* _The problem_
Repeat every line of the records below word for word, from the first to the last.
** BEGIN **
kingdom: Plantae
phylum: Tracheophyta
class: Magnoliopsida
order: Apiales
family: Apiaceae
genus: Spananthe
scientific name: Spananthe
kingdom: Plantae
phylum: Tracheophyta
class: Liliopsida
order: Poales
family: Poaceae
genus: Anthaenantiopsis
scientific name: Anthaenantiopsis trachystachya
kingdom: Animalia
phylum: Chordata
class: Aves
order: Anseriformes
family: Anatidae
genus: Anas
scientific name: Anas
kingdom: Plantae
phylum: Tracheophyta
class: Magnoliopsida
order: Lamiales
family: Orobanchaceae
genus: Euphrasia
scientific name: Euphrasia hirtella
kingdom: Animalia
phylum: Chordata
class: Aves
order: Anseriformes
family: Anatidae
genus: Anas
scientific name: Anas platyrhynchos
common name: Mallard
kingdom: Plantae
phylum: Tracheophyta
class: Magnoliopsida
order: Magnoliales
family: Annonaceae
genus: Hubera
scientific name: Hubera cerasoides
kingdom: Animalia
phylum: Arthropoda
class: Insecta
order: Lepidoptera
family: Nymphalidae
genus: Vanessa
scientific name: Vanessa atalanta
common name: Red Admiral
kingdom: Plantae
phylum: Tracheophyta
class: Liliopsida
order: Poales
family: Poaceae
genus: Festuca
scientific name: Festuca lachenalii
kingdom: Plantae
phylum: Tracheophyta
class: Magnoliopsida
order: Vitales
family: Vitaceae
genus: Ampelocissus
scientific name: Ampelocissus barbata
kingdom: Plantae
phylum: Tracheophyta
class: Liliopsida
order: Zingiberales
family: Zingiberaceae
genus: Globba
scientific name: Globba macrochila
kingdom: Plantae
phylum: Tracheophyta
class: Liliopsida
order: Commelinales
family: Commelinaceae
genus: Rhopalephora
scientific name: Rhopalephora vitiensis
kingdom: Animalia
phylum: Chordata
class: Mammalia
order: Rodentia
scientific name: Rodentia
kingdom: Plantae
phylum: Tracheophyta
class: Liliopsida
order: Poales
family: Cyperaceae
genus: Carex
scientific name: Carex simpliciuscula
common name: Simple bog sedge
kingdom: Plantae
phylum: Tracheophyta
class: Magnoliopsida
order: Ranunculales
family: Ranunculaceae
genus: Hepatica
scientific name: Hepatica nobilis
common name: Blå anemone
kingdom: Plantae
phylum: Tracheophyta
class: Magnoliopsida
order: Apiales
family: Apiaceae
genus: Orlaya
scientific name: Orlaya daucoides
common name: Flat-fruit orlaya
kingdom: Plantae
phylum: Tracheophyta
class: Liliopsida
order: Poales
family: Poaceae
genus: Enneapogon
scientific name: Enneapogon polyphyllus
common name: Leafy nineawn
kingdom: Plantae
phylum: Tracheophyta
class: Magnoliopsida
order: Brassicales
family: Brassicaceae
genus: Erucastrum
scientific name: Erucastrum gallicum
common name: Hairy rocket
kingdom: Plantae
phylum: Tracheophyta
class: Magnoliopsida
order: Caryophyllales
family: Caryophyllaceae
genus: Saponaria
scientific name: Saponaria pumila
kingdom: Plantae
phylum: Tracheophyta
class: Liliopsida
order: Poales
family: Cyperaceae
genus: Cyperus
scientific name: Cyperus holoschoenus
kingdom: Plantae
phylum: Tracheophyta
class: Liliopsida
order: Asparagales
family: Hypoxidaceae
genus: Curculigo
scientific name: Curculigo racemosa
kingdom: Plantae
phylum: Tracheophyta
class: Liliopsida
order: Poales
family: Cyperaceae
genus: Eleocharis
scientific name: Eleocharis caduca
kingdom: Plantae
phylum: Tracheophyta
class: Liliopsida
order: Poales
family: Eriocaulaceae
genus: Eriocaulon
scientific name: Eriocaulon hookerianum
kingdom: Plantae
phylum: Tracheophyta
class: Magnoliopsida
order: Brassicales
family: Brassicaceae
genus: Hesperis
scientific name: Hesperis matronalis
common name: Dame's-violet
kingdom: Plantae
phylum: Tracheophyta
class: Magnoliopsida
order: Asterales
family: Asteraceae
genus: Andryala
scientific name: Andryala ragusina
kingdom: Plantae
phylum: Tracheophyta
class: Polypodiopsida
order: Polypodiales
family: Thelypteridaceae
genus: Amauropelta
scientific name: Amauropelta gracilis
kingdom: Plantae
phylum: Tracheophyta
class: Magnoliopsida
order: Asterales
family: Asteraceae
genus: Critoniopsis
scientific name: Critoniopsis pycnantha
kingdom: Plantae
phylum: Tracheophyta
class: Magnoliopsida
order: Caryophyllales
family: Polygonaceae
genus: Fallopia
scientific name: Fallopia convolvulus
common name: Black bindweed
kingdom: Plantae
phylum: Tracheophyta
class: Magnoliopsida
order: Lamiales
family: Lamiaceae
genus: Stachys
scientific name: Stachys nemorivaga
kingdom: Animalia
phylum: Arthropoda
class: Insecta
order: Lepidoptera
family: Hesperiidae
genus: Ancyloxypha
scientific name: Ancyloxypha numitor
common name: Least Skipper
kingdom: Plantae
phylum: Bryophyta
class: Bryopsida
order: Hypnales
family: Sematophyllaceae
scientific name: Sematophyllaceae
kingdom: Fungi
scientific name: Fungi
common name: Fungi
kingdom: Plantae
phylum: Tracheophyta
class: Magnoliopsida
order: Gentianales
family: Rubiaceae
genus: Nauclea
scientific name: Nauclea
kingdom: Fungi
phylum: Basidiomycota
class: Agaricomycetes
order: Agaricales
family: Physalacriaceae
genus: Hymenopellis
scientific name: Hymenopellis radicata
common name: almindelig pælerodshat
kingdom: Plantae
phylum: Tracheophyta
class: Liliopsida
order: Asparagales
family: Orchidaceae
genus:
** END **
* _Written answer_
kingdom: Plantae
phylum: Tracheophyta
class: Magnoliopsida
order: Apiales
family: Apiaceae
genus: Spananthe
scientific name: Spananthe
kingdom: Plantae
phylum: Tracheophyta
class: Liliopsida
order: Poales
family: Poaceae
genus: Anthaenantiopsis
scientific name: Anthaenantiopsis trachystachya
kingdom: Animalia
phylum: Chordata
class: Aves
order: Anseriformes
family: Anatidae
genus: Anas
scientific name: Anas
kingdom: Plantae
phylum: Tracheophyta
class: Magnoliopsida
order: Lamiales
family: Orobanchaceae
genus: Euphrasia
scientific name: Euphrasia hirtella
kingdom: Animalia
phylum: Chordata
class: Aves
order: Anseriformes
family: Anatidae
genus: Anas
scientific name: Anas platyrhynchos
common name: Mallard
kingdom: Plantae
phylum: Tracheophyta
class: Magnoliopsida
order: Magnoliales
family: Annonaceae
genus: Hubera
scientific name: Hubera cerasoides
kingdom: Animalia
phylum: Arthropoda
class: Insecta
order: Lepidoptera
family: Nymphalidae
genus: Vanessa
scientific name: Vanessa atalanta
common name: Red Admiral
kingdom: Plantae
phylum: Tracheophyta
class: Liliopsida
order: Poales
family: Poaceae
genus: Festuca
scientific name: Festuca lachenalii
kingdom: Plantae
phylum: Tracheophyta
class: Magnoliopsida
order: Vitales
family: Vitaceae
genus: Ampelocissus
scientific name: Ampelocissus barbata
kingdom: Plantae
phylum: Tracheophyta
class: Liliopsida
order: Zingiberales
family: Zingiberaceae
genus: Globba
scientific name: Globba macrochila
kingdom: Plantae
phylum: Tracheophyta
class: Liliopsida
order: Commelinales
family: Commelinaceae
genus: Rhopalephora
scientific name: Rhopalephora vitiensis
kingdom: Animalia
phylum: Chordata
class: Mammalia
order: Rodentia
scientific name: Rodentia
kingdom: Plantae
phylum: Tracheophyta
class: Liliopsida
order: Poales
family: Cyperaceae
genus: Carex
scientific name: Carex simpliciuscula
common name: Simple bog sedge
kingdom: Plantae
phylum: Tracheophyta
class: Magnoliopsida
order: Ranunculales
family: Ranunculaceae
genus: Hepatica
scientific name: Hepatica nobilis
common name: Blå anemone
kingdom: Plantae
phylum: Tracheophyta
class: Magnoliopsida
order: Apiales
family: Apiaceae
genus: Orlaya
scientific name: Orlaya daucoides
common name: Flat-fruit orlaya
kingdom: Plantae
phylum: Tracheophyta
class: Liliopsida
order: Poales
family: Poaceae
genus: Enneapogon
scientific name: Enneapogon polyphyllus
common name: Leafy nineawn
kingdom: Plantae
phylum: Tracheophyta
class: Magnoliopsida
order: Brassicales
family: Brassicaceae
genus: Erucastrum
scientific name: Erucastrum gallicum
common name: Hairy rocket
kingdom: Plantae
phylum: Tracheophyta
class: Magnoliopsida
order: Caryophyllales
family: Caryophyllaceae
genus: Saponaria
scientific name: Saponaria pumila
kingdom: Plantae
phylum: Tracheophyta
class: Liliopsida
order: Poales
family: Cyperaceae
genus: Cyperus
scientific name: Cyperus holoschoenus
kingdom: Plantae
phylum: Tracheophyta
class: Liliopsida
order: Asparagales
family: Hypoxidaceae
genus: Curculigo
scientific name: Curculigo racemosa
kingdom: Plantae
phylum: Tracheophyta
class: Liliopsida
order: Poales
family: Cyperaceae
genus: Eleocharis
scientific name: Eleocharis caduca
kingdom: Plantae
phylum: Tracheophyta
class: Liliopsida
order: Poales
family: Eriocaulaceae
genus: Eriocaulon
scientific name: Eriocaulon hookerianum
kingdom: Plantae
phylum: Tracheophyta
class: Magnoliopsida
order: Brassicales
family: Brassicaceae
genus: Hesperis
scientific name: Hesperis matronalis
common name: Dame's-violet
kingdom: Plantae
phylum: Tracheophyta
class: Magnoliopsida
order: Asterales
family: Asteraceae
genus: Andryala
scientific name: Andryala ragusina
kingdom: Plantae
phylum: Tracheophyta
class: Polypodiopsida
order: Polypodiales
family: Thelypteridaceae
genus: Amauropelta
scientific name: Amauropelta gracilis
kingdom: Plantae
phylum: Tracheophyta
class: Magnoliopsida
order: Asterales
family: Asteraceae
genus: Critoniopsis
scientific name: Critoniopsis pycnantha
kingdom: Plantae
phylum: Tracheophyta
class: Magnoliopsida
order: Caryophyllales
family: Polygonaceae
genus: Fallopia
scientific name: Fallopia convolvulus
common name: Black bindweed
kingdom: Plantae
phylum: Tracheophyta
class: Magnoliopsida
order: Lamiales
family: Lamiaceae
genus: Stachys
scientific name: Stachys nemorivaga
kingdom: Animalia
phylum: Arthropoda
class: Insecta
order: Lepidoptera
family: Hesperiidae
genus: Ancyloxypha
scientific name: Ancyloxypha numitor
common name: Least Skipper
kingdom: Plantae
phylum: Bryophyta
class: Bryopsida
order: Hypnales
family: Sematophyllaceae
scientific name: Sematophyllaceae
kingdom: Fungi
scientific name: Fungi
common name: Fungi
kingdom: Plantae
phylum: Tracheophyta
class: Magnoliopsida
order: Gentianales
family: Rubiaceae
genus: Nauclea
scientific name: Nauclea
kingdom: Fungi
phylum: Basidiomycota
class: Agaricomycetes
order: Agaricales
family: Physalacriaceae
genus: Hymenopellis
scientific name: Hymenopellis radicata
common name: almindelig pælerodshat
kingdom: Plantae
phylum: Tracheophyta
class: Liliopsida
order: Asparagales
family: Orchidaceae
genus:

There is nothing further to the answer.